Sudanese pound slides against US dollar amid oil shutdown fears
December 21, 2013 (KHARTOUM) – The price of the US dollar has witnessed significant increase in the black market in Khartoum on Saturday, settling at 8.05 Sudanese pounds (SDG), compared to 7.80 (SDG) last week.
Traders in the black market in Khartoum attributed the rise in dollar price to the volatile situation in South Sudan and fears that flow of the Southern oil through Sudanese territories could stop.
The landlocked nation exports about 220,000 barrels of oil a day through pipelines across Sudan.
The traders also said that events in South Sudan led to the increase in importers’ demand for foreign exchange while supply is limited.
About 500 people had been killed in Juba since clashes broke out last Sunday between presidential guard units from the competing tribes of the Dinka and Nuer.
President Silva Kiir Mayardit, a Dinka, accused his former deputy from the Nuer tribe and his supporters of orchestrating an alleged coup attempt to overthrow the government.
Machar denied plotting a coup and accused Kiir of using the clashes to get rid of his political opponents. He also rejected Kiir’s offer to sit down for talks unless the latter agrees to step down first.
Informed sources have predicted that production in South Sudan’s Unity state oil fields would stop within the coming couple of days if clashes between Dinka and Nuer tribes didn’t stop.

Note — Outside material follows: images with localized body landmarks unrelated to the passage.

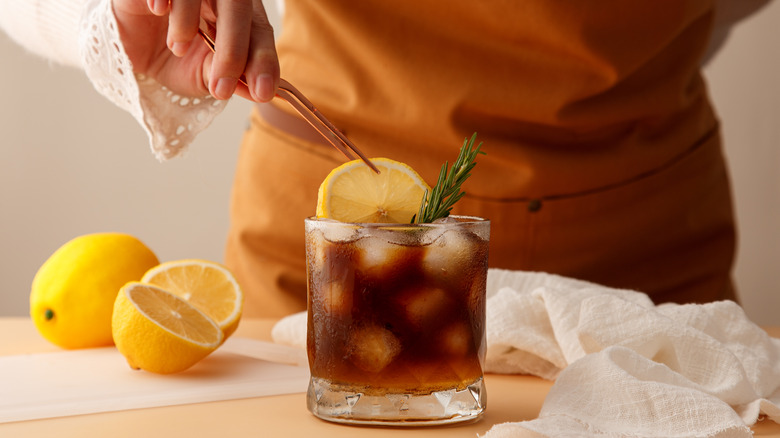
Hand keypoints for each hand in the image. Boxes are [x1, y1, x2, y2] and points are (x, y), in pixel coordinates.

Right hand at [112, 0, 278, 101]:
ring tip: (177, 49)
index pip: (259, 30)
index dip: (263, 59)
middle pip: (238, 6)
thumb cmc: (174, 59)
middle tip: (222, 87)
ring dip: (188, 23)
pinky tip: (159, 10)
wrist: (129, 49)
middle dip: (234, 49)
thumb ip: (232, 79)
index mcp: (239, 14)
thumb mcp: (204, 75)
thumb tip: (261, 91)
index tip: (262, 91)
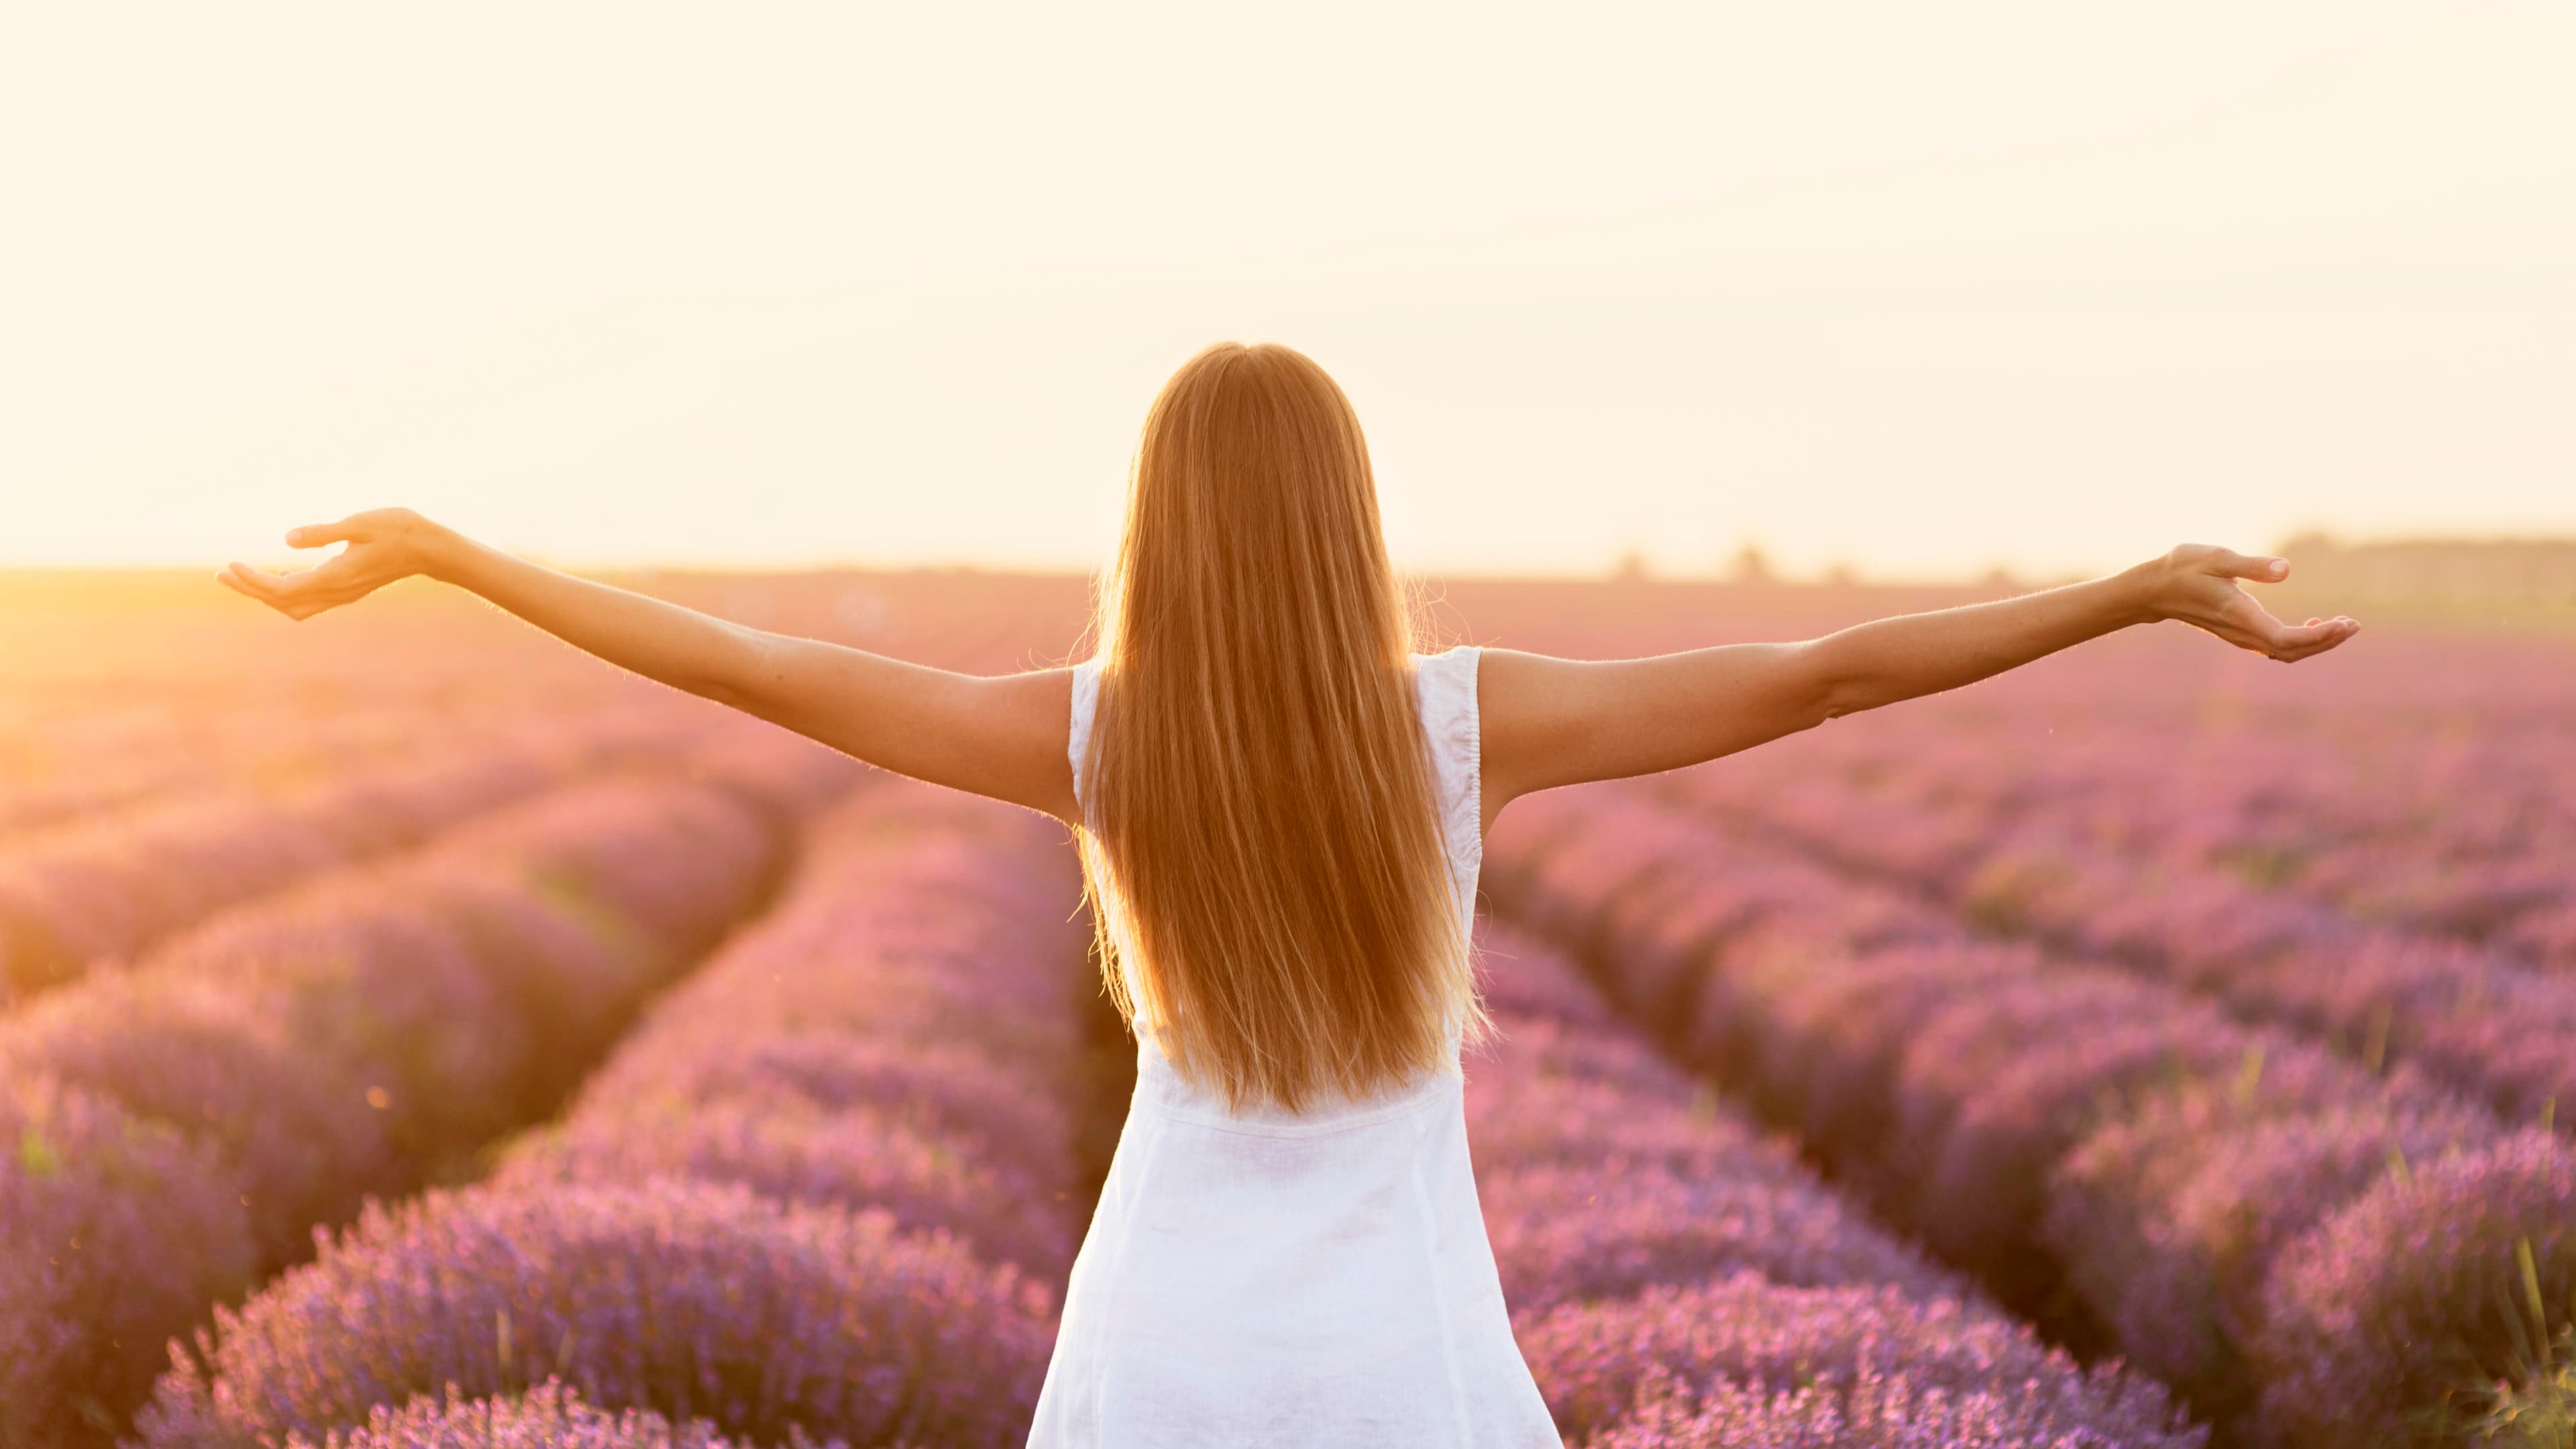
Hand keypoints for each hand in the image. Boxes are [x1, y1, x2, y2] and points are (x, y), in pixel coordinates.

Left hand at [217, 508, 449, 620]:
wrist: (431, 550)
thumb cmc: (399, 529)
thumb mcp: (360, 523)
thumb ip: (323, 532)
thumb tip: (287, 539)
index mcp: (336, 577)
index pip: (283, 589)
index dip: (252, 581)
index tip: (230, 565)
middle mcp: (337, 592)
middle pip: (283, 603)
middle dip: (251, 590)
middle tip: (222, 574)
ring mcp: (343, 594)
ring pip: (295, 608)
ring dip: (266, 596)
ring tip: (242, 578)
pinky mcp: (348, 590)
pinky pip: (308, 601)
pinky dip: (285, 594)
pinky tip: (277, 577)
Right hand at [2139, 544, 2358, 661]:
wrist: (2155, 589)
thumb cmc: (2184, 568)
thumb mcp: (2217, 558)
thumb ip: (2252, 566)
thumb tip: (2287, 570)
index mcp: (2241, 616)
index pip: (2286, 639)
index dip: (2319, 637)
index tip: (2344, 623)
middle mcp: (2242, 633)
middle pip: (2291, 651)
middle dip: (2325, 642)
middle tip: (2353, 625)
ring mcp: (2241, 636)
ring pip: (2285, 652)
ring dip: (2316, 643)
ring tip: (2342, 626)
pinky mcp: (2240, 633)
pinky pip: (2277, 647)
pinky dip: (2301, 641)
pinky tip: (2315, 624)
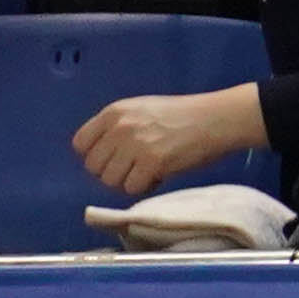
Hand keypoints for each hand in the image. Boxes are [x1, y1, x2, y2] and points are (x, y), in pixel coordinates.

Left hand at [72, 79, 261, 195]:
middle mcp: (120, 127)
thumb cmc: (183, 115)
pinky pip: (132, 188)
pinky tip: (159, 177)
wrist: (218, 118)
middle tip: (135, 169)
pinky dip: (145, 187)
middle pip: (94, 166)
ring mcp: (136, 145)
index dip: (96, 156)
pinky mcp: (153, 163)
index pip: (81, 144)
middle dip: (113, 172)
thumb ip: (118, 126)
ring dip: (128, 182)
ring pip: (110, 180)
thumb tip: (102, 155)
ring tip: (148, 173)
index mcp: (114, 112)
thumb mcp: (142, 110)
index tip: (114, 159)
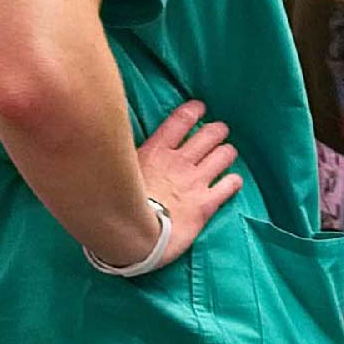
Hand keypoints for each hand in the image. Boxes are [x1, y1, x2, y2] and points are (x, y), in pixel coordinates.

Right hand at [122, 100, 241, 268]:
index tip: (200, 108)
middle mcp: (180, 161)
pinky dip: (234, 181)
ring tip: (227, 153)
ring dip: (227, 152)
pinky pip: (230, 185)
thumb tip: (110, 144)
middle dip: (217, 130)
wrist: (132, 235)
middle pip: (209, 135)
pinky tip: (233, 182)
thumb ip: (124, 156)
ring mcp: (196, 181)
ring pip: (223, 155)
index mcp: (157, 151)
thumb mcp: (118, 171)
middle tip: (219, 131)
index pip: (180, 121)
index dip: (193, 111)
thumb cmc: (117, 203)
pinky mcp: (207, 203)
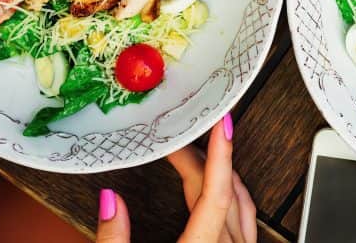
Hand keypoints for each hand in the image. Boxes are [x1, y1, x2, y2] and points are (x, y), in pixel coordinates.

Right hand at [96, 114, 255, 242]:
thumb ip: (114, 238)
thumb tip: (109, 200)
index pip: (216, 194)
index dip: (220, 155)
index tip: (222, 124)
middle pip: (222, 193)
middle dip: (200, 160)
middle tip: (174, 142)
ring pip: (241, 203)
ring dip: (220, 175)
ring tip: (196, 156)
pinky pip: (246, 220)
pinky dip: (234, 195)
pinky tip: (223, 186)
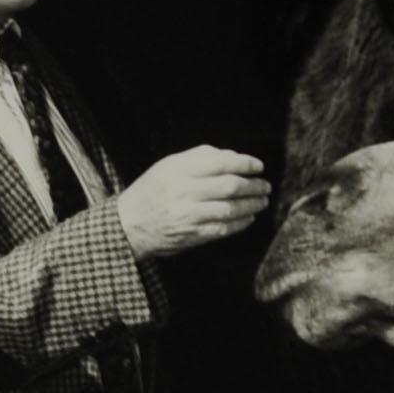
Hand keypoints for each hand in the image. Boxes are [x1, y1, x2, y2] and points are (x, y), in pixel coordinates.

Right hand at [118, 148, 271, 258]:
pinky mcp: (191, 235)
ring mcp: (188, 215)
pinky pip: (223, 228)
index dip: (244, 163)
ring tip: (262, 201)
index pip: (220, 163)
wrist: (128, 225)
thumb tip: (233, 157)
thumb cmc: (151, 191)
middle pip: (229, 186)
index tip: (258, 166)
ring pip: (230, 209)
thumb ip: (199, 157)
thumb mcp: (168, 166)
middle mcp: (183, 192)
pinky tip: (249, 217)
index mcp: (178, 171)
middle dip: (253, 186)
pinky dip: (240, 223)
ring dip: (252, 205)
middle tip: (265, 185)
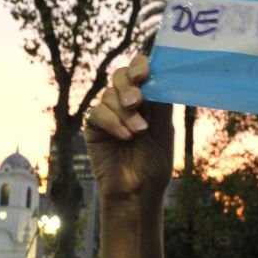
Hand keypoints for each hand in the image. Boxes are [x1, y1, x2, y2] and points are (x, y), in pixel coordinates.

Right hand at [84, 55, 173, 201]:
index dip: (140, 66)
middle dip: (129, 87)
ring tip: (137, 133)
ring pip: (109, 94)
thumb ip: (160, 101)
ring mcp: (109, 113)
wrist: (137, 190)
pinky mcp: (94, 126)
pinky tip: (123, 137)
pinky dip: (112, 122)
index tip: (143, 74)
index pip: (140, 70)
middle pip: (121, 75)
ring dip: (125, 113)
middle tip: (136, 102)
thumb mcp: (164, 129)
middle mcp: (126, 102)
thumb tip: (157, 75)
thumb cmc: (154, 163)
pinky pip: (97, 112)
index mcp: (147, 99)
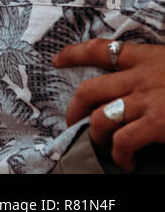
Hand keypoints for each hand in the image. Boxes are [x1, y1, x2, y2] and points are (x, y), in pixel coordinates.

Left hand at [56, 39, 164, 171]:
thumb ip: (158, 74)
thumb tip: (138, 89)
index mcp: (150, 58)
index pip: (102, 49)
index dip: (75, 54)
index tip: (57, 59)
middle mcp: (142, 76)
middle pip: (90, 90)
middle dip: (74, 108)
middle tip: (72, 122)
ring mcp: (148, 99)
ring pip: (100, 118)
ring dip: (96, 136)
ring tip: (102, 148)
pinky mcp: (157, 122)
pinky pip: (123, 141)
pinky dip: (119, 155)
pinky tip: (125, 162)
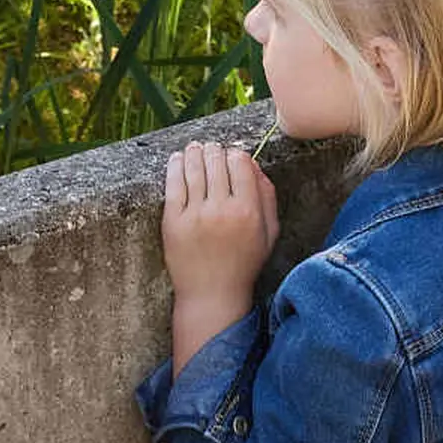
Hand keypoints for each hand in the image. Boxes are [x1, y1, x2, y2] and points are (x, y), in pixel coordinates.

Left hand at [161, 138, 278, 366]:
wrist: (212, 294)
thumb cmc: (243, 263)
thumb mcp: (268, 233)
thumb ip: (267, 196)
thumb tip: (254, 164)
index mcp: (248, 211)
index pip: (240, 163)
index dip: (235, 155)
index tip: (231, 157)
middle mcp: (221, 210)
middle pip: (216, 161)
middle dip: (214, 150)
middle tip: (211, 149)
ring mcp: (194, 215)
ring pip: (193, 168)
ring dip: (194, 152)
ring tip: (194, 148)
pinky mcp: (173, 221)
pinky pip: (173, 184)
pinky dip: (175, 166)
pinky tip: (177, 159)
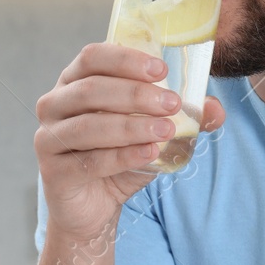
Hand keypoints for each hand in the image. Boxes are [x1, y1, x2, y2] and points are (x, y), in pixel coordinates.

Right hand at [34, 43, 224, 240]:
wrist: (94, 207)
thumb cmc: (120, 159)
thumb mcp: (153, 134)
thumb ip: (182, 118)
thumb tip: (216, 109)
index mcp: (74, 82)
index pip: (92, 57)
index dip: (126, 59)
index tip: (162, 70)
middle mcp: (54, 104)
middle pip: (91, 89)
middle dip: (135, 94)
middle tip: (173, 104)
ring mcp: (48, 137)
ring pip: (89, 125)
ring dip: (131, 126)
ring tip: (166, 131)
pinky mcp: (52, 171)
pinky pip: (88, 161)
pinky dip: (121, 156)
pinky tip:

It further said that clashes between the two tribes have not affected oil production so far but stressed that production would stop if clashes continued, pointing that operating companies began to evacuate their personnel and send them to Khartoum.
But Daniel Howden from the Economist magazine said on Twitter that oil workers evacuated at Juba airport told him that “our [oil companies] HQ instructed us to close the wells (Unity State), the oil fields are shut down. All of them”.
On Saturday, the fourth division commander of South Sudan’s army in oil-producing Unity state declared that he has deposed the caretaker governor and that his forces were no longer loyal to Kiir.
Khartoum expects to earn $500 million in revenue annually from transit fees of South Sudanese crude in 2013 since oil started flowing earlier this year after more than a year of suspension.
Sudan’s economy was hit hard since the southern part of the country declared independence in July 2011, taking with it about 75% of the country’s oil output.